Sous la chaleur du soleil
En se retournant, le soleil éclatant n’est plus
Tout d’abord, je précise que j’ai vu la version française de 2022 de Sous la chaleur du soleil, d’une durée de 140 minutes, et tout ce qui suit s’y réfère. Les films de Jiang Wen sont toujours porteurs de métaphores — Que la balle vole, Le soleil se lève aussi, et bien d’autres. Mes connaissances historiques étant limitées, je ne m’aventurerai pas sur ce terrain. Je parlerai simplement d’un personnage du film : Gulunmu.
Du début à la fin, Gulunmu apparaît comme un simple d’esprit. C’est un personnage on ne peut plus secondaire, qui ne sert qu’à illustrer l’atmosphère de l’époque, et pourtant il traverse tout le film. Au début, quand les jeunes de la cour l’appellent « Gulunmu », il répond toujours « Oppa ! » — qui était, à l’époque où se déroule le film, le mot de passe des forces nord-coréennes dans la pièce révolutionnaire L’Attaque surprise du régiment du Tigre blanc.
La bagarre du milieu du film éclate d’ailleurs parce qu’il a été molesté. Cette rixe peut se lire de deux façons : soit le réalisateur s’en sert pour renforcer les liens fraternels entre les personnages, soit il l’utilise pour ajuster la distribution (effacer progressivement la première figure féminine) et faire avancer la narration. Gulunmu commence alors à s’effacer.
Vers la fin, Ma Xiaojun, brouillé avec ses frères, croise Gulunmu dans la cour. Il ne console pas Gulunmu en larmes ; il passe à côté de lui, sans un mot. Que le réalisateur fasse réapparaître ici Gulunmu, longtemps absent, confirme la singularité de ce personnage.

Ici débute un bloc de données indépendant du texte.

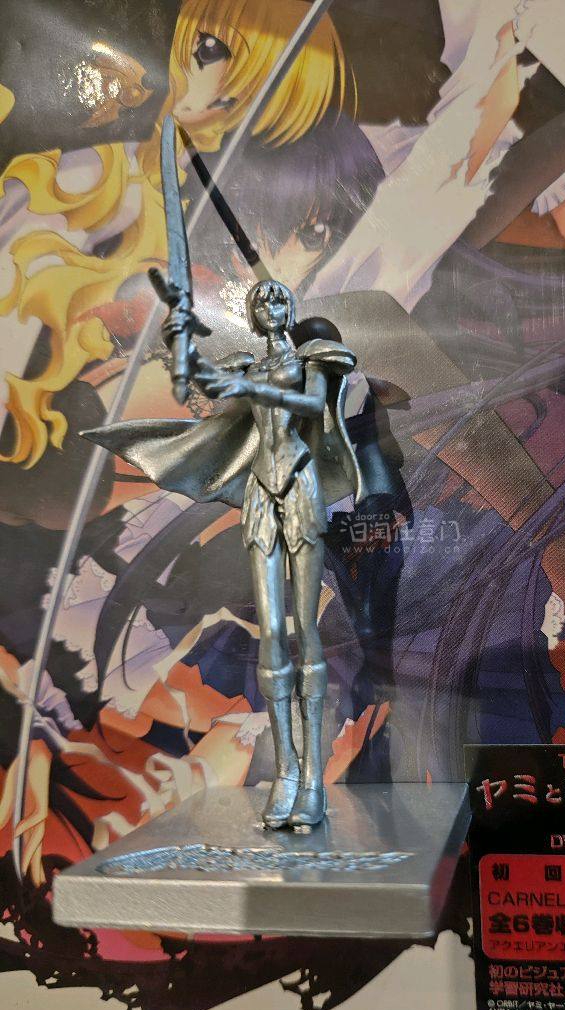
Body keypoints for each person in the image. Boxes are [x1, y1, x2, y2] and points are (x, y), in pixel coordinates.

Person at [0, 0, 349, 468]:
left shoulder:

Jusqu’à la scène finale : les protagonistes ont quitté cette époque, entrés dans une nouvelle société. À travers la vitre de la voiture, ils aperçoivent Gulunmu. Les souvenirs remontent, ils crient : « Gulunmu ! Gulunmu ! » Mais Gulunmu, marchant sur le pont, se contente de répondre : « Connard. »
En y regardant de plus près, on remarque que le bâton de Gulunmu ne le quitte jamais. Le plus grand conflit du film éclate d’ailleurs parce qu’on lui vole ce bâton (comme mentionné plus haut). À la fin, alors que les protagonistes ont changé, que tout a changé, Gulunmu tient toujours son bâton — mais ce qui sort de sa bouche n’est plus « Oppa », c’est « Connard », projection du nouveau langage de la société. Lorsque les anciens compagnons, devenus adultes, boivent et discutent dans la voiture en se remémorant l’ombre de leur jeunesse, c’est Liu Yiku — désormais lui aussi simple d’esprit — qui, regardant dehors, désigne celui qui traverse toutes les époques. Un mot pour une époque. Ma Xiaojun et les autres crient depuis la voiture ce « Gulunmu » dont ils le taquinaient enfants, persuadés qu’il répondrait « Oppa ». Mais ce que Gulunmu leur renvoie, ces deux syllabes, disent que l’époque a changé, qu’il est temps de quitter l’adolescence et de revenir à la réalité.